A LINE ON LIFE

3/27/94

Doubling the Power of the Placebo *

David A. Gershaw, Ph.D.

In the media, miraculous treatments for various problems are claimed by individuals who have achieved wondrous results.

"I lost 65 pounds in one year by putting staples in my ears."

"I graduated with honors, because I listened to tapes while I was asleep."

With any new successful treatment, it is hard to know whether the treatment caused the change, or if changes are caused by the placebo effect merely believing that the treatment will work.

A placebo is any drug or treatment that has only inactive ingredients in relation to the problem being treated, such as a "sugar pill" for chronic pain. Placebo literally means, "I will please." Its power comes from the belief of the client that the treatment will work. Typically the placebo effect is noted in about one-third of the people who receive placebos.

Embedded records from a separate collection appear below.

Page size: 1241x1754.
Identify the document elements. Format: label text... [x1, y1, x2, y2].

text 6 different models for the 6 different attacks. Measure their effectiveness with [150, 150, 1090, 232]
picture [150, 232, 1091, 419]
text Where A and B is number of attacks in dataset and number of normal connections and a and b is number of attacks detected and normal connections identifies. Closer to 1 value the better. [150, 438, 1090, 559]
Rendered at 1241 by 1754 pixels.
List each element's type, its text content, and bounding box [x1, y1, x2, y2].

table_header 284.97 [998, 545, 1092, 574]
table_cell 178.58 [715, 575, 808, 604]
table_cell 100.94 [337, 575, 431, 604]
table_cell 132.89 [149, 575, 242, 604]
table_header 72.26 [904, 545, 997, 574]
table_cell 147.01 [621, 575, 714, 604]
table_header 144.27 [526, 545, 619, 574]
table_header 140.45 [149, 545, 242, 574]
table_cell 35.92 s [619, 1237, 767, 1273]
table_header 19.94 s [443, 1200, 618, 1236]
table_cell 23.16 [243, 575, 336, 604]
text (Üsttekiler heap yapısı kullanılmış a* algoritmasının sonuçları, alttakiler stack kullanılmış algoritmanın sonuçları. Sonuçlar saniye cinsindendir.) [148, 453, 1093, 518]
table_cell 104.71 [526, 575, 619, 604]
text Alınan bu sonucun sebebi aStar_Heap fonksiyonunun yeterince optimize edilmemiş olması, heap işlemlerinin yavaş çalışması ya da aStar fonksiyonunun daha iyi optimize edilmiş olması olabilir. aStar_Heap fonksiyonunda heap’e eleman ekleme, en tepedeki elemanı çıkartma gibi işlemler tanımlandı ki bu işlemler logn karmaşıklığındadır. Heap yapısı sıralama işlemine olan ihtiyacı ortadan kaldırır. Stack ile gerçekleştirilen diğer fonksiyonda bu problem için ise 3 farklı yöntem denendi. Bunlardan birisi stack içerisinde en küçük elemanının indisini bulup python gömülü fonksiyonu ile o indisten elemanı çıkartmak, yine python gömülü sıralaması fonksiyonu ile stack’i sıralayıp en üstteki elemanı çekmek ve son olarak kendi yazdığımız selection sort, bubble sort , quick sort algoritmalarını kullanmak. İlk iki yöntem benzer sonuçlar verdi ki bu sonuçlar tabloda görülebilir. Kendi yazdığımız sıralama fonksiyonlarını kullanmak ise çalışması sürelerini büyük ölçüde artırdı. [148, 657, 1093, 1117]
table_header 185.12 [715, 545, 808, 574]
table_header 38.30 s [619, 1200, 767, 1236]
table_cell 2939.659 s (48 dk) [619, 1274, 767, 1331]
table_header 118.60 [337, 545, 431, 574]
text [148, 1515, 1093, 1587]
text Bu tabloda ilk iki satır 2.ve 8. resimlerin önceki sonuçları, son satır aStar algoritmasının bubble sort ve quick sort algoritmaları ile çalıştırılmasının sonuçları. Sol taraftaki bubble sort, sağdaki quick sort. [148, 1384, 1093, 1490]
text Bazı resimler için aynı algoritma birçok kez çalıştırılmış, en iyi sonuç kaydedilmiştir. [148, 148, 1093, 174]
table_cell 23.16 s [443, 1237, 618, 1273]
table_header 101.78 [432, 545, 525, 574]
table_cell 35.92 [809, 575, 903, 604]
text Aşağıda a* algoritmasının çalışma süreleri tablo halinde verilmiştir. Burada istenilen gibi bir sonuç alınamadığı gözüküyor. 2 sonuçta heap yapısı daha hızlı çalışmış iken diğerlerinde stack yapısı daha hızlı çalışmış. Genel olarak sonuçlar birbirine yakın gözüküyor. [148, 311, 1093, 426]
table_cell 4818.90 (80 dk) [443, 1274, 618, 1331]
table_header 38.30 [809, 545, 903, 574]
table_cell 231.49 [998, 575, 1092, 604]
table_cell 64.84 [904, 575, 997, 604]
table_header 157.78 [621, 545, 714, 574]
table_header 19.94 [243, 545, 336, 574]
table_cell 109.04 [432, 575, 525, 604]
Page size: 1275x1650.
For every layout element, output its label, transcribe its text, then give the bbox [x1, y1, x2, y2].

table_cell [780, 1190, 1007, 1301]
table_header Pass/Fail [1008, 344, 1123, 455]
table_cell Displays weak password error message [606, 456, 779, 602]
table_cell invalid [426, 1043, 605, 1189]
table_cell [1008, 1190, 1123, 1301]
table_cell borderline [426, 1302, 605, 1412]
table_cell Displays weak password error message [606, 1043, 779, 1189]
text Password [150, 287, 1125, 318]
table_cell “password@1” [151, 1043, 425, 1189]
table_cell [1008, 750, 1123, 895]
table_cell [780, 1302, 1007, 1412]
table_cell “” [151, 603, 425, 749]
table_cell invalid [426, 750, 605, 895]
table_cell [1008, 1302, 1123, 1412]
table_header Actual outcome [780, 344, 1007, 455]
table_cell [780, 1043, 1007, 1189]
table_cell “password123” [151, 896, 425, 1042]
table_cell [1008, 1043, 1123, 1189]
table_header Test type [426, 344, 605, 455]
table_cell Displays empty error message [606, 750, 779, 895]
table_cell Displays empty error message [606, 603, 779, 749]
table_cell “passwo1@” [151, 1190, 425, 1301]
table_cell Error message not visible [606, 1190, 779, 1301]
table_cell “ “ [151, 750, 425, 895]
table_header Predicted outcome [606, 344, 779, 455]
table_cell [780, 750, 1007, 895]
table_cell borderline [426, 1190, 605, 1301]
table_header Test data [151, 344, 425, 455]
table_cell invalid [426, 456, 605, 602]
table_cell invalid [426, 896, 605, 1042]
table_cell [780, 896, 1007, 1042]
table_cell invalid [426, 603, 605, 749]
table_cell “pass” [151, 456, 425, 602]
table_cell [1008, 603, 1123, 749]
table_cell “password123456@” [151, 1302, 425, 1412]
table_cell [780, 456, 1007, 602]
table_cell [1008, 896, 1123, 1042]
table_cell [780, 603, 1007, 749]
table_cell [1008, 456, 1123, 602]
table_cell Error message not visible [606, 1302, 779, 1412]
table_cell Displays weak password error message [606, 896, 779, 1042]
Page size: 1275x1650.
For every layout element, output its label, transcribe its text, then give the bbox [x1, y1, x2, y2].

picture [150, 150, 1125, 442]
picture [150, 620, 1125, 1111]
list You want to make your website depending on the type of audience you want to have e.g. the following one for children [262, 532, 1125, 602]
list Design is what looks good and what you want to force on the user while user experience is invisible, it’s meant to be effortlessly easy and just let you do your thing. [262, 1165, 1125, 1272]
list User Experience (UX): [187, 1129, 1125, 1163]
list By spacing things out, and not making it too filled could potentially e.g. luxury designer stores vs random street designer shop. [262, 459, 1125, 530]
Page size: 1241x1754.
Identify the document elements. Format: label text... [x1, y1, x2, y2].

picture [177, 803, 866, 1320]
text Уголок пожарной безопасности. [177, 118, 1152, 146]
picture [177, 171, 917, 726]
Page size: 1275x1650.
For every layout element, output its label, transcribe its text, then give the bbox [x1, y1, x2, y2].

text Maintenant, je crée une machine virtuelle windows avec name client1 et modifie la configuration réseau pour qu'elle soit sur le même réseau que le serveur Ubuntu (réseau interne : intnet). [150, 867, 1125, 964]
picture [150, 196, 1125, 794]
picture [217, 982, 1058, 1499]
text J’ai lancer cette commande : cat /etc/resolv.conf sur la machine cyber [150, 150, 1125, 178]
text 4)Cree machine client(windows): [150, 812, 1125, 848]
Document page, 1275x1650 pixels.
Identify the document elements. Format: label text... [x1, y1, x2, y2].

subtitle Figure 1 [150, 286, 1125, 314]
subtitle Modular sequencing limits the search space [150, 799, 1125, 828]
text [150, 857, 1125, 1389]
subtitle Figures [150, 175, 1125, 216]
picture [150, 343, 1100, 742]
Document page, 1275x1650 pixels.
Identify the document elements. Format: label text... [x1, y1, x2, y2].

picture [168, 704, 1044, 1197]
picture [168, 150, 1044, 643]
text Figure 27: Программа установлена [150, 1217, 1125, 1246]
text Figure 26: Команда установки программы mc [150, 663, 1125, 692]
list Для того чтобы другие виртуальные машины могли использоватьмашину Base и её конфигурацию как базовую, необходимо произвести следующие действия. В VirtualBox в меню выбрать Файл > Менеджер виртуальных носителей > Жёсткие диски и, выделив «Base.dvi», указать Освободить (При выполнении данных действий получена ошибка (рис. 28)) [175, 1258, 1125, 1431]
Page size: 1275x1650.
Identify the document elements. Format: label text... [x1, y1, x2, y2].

"If a doctor believes in what he's doing
and lets the patient know that,
that's good medicine
."


Recently, some studies demonstrated a doubling of the placebo effect. Over 6,000 patients were given experimental treatments for asthma, ulcers or herpes. Rather than one-third, two-thirds of the patients demonstrated at least temporary improvement. Later, under more critical testing in which control groups were used, the treatments were found to be useless, and they were abandoned. This suggests that the placebo effect is twice as powerful as we previously thought. First, the patient needs to believe in the curing power of the inactive ingredients. To get the doubling, a trusted professional must also be enthusiastic about this new therapy.

A patient's response to any disorder is related to the stress experienced. With reduced stress, that patient can show improvement. Researchers have found this to be true with herpes.

"We've found herpes viruses are responsive to stress, improving or worsening depending on the patient's emotional state. Since the herpes virus is quite responsive to psychological influences, the first wave of physicians' enthusiasm could well have a beneficial medical effect."

However, this makes it more difficult to judge the effectiveness of any new treatment. To deal with this, a more rigorous double blind experimental design is used. Neither patients nor physicians know who is getting the new treatment or the placebo. In other words, both the patients and the physicians are "blind" to the treatment being given. A third party determines who gets what, and this information is not revealed until after the treatment effects have been measured.

Unfortunately, even the double-blind process has problems. Often the medication has side effects not seen in the placebo. These side effects might cue patients as to who is getting the real treatment. If you think you're getting the "real thing," then your confidence can add a placebo effect to the treatment.

"In instances when researchers have asked patients and physicians to guess whether they were getting the active medicine or the placebo, the results were sobering in one such study, 78 percent of patients and 87 percent of their physicians could tell. This means that the so-called 'double-blind' is not really blind."

However, even this problem can be reduced. Beside the medicine being tested and the usual inert placebo, a third group could get an "active" placebo. This third drug would have no real medical effect on the disorder, but it would cause similar side effects. Thus it is more likely to be confused with the real drug and allow us a better estimate of the placebo effect.

With people complaining about the lack of development of new drugs especially for AIDS I hope this article gives you some small idea of how difficult it is to accurately test new medications. (On the other hand, does this mean if we really believe and have an enthusiastic physician that we only need to use a half placebo rather than a whole one?)


* Adapted from Daniel Goleman's "Placebo Effect Is Shown to be Twice as Powerful as Expected," The New York Times, August 17, 1993. Reprinted in Themes of the Times, Prentice Hall, 1993, pages 1, 3.